# Excerpted passage start

If the findings of fact by the referee are accepted, as they are, then this court's task, according to Bernard v. Gershman, 18 Conn. App. 652, 656, 559 A.2d 1171 (1989), is to determine whether the conclusions of fact and law "are legally and logically correct and whether they find support in the facts found by the referee." Practice Book 440. This procedure appears to be similar to that employed by an appellate court in reviewing a decision of me trial court. "On appeal, our review is limited to a determination of whether the trier's findings are clearly erroneous . . . This involves a two part function: where the legal conclusions of me court are challenged, we must determine whether they are legally and logically correct and whether they find support in the facts set out in the memorandum of decision; where the factual basis of the court's decision is challenged we must determine whether the facts set out in the memorandum of decision are supported by the evidence or whether, in light of the evidence and the pleadings in the whole record, those facts are clearly erroneous . . . ." (citations and internal quotation marks omitted). Fortier v. Newington Group, 30 Conn. App. 505, 509, A.2d (1993).

Since the findings find support in the record, the next issue is whether the referee's conclusion that the defendant should retain the personal property now in her possession without reimbursement to Mr. Pohl follows logically and legally from these findings. The conclusion was based on the finding that Mrs. Pohl had contributed almost twice as much money to the marriage as had her former husband, the plaintiff, or, as the referee put it, her contribution was "substantially in excess" of the plaintiff's contribution.

# Excerpted passage end
# Data section start

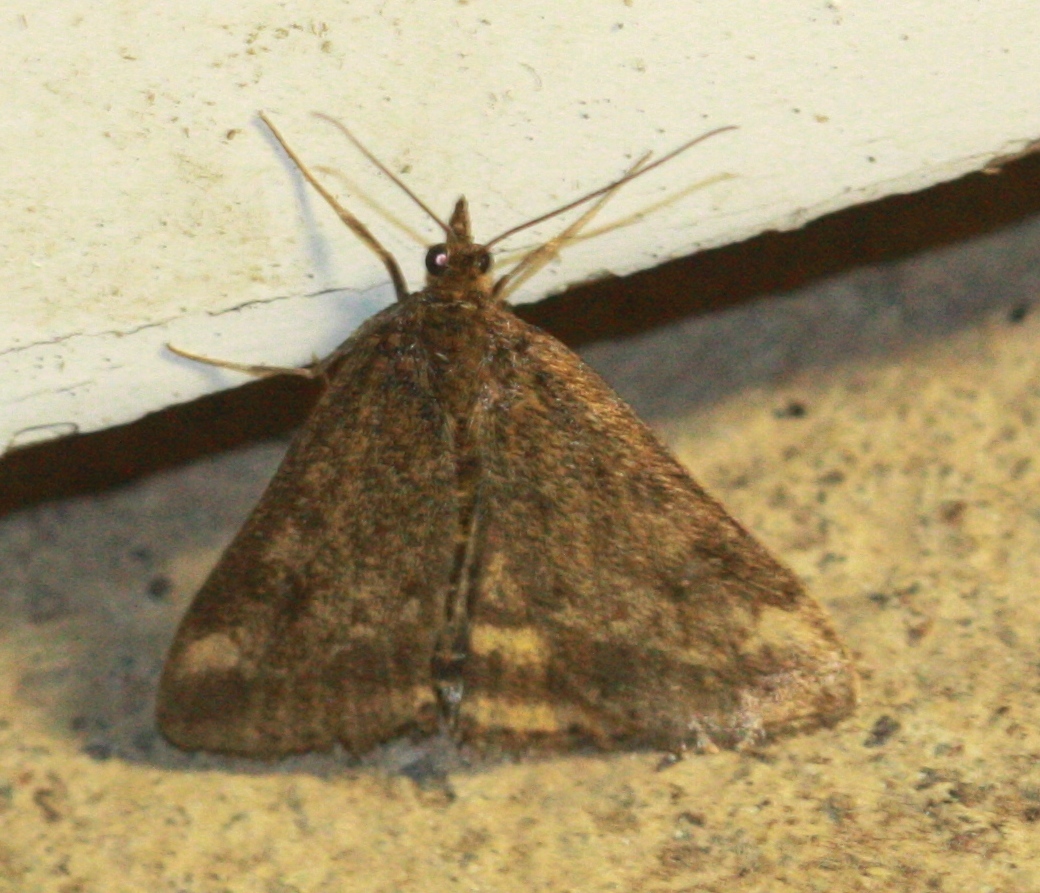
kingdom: Animalia
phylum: Arthropoda
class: Insecta
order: Lepidoptera
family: Crambidae
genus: Pyrausta
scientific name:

# Data section end

Things to do ▸
[1] According to the court opinion excerpt, how did Mrs. Pohl's monetary contribution to the marriage compare with the plaintiff's?
[2] Which legal authorities does the court opinion excerpt cite by name?
[3] Carry the court opinion excerpt forward from its final sentence.
These records come from a source unrelated to the court opinion excerpt.

Answers in order ▸
[1] She contributed almost twice as much money to the marriage as the plaintiff did.

[2] Bernard v. Gershman, 18 Conn. App. 652 (1989); Practice Book 440; Fortier v. Newington Group, 30 Conn. App. 505 (1993).

[3]
I believe it is clear in this case that plaintiff and defendant were tenants in common of their personal property, since the funds for the purchase of such property came from a joint bank account. Even if such property had been paid for by one party, the result would be the same. "It is settled law that where one spouse purchases property entirely with his or her own funds and takes title in the names of both spouses jointly, a rebuttable presumption arises that a gift was intended to the other spouse of a one-half interest in the property." Hackett v. Hackett, 42 Conn. Sup. 36, 41, 598 A.2d 1112, aff'd, 26 Conn. App. 149, 598 A.2d 1103 (1991). This does not necessarily mean, however, that on distribution of such property in the context of a case such as this, the property must be evenly divided. "Although each party was the owner of an undivided one-half interest in the property, it does not follow that he or she will necessarily be entitled to equal shares of the moneys obtained from the sale. Equities must be considered and, if established, must be liquidated before distribution is ordered." Levay v. Levay, 137 Conn. 92, 96, 75 A.2d 400 (1950).

The attorney trial referee determined that an equitable distribution of the personal property would be to permit the defendant to retain those items already in her possession, and which were left with her in the Weston home when the plaintiff removed himself from those premises. This conclusion was based on her finding that the defendant had made a substantially larger monetary contribution to the marriage that had the plaintiff. Based on the standard of review in Dills v. Enfield, supra, I could not find that this conclusion was unwarranted, illegal or illogical, but rather believe that, in the words of Practice Book 440, the conclusions "were properly reached on the basis of the subordinate facts found." Thus, no material error in the referee's report has been found, or any other sufficient reason why it is unacceptable. Practice Book 443.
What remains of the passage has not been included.